The Dukhin number as a scaling parameter for selectivity in the infinitely long nanopore limit: extension to multivalent electrolytes

TL;DR

This paper extends the Dukhin number as a scaling parameter for ion selectivity in infinitely long nanopores to multivalent electrolytes, supported by Poisson-Boltzmann theory and Monte Carlo simulations.

Contribution

It generalizes the Dukhin number from monovalent to multivalent electrolytes using first-principles derivation and compares theoretical predictions with simulation results.

Findings

Dukhin number effectively scales selectivity in the nanotube limit.

Monte Carlo simulations align with Poisson-Boltzmann theory, with deviations due to ionic correlations.

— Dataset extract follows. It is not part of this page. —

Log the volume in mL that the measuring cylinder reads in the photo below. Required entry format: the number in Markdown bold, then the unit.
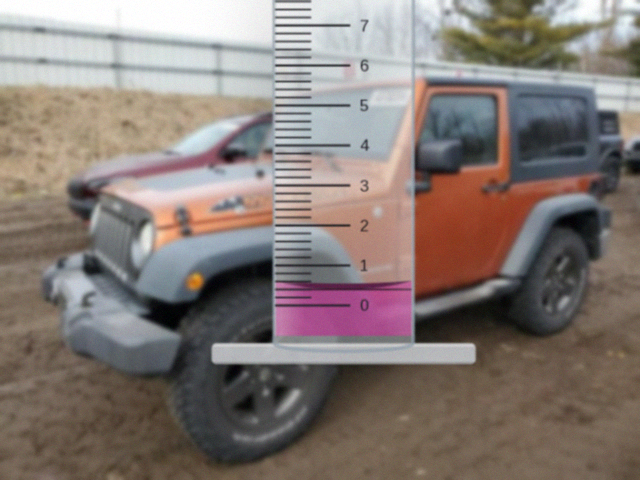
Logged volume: **0.4** mL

Charge inversion phenomena occur in multivalent electrolytes, affecting the scaling behavior.

Abstract

Scaling of the behavior of a nanodevice means that the device function (selectivity, in this work) is a unique function of a scaling parameter that is an appropriate combination of the device parameters. Although nanopores facilitate the transport of ions through a membrane of finite length if the pore is long compared to the pore radius, we deal with an important limiting case, the infinitely long nanopore (nanotube). While in our previous study (Sarkadi et al., J. Chem. Phys. 154 (2021) 154704.) we showed that the Dukhin number is an appropriate scaling parameter in the nanotube limit for 1:1 electrolytes, in this work we obtain the Dukhin number from first principles on the basis of the Poisson-Boltzmann (PB) theory and generalize it to electrolytes containing multivalent ions as well. We show that grand canonical Monte Carlo simulations for charged hard spheres in an implicit solvent give results that are similar to those obtained from the PB theory with deviations that are the consequences of ionic correlations (including finite size of ions) beyond the mean-field level of the PB theory. Such a deviation occurs when charge inversion is present, in 2:2 and 3:1 electrolytes, for example.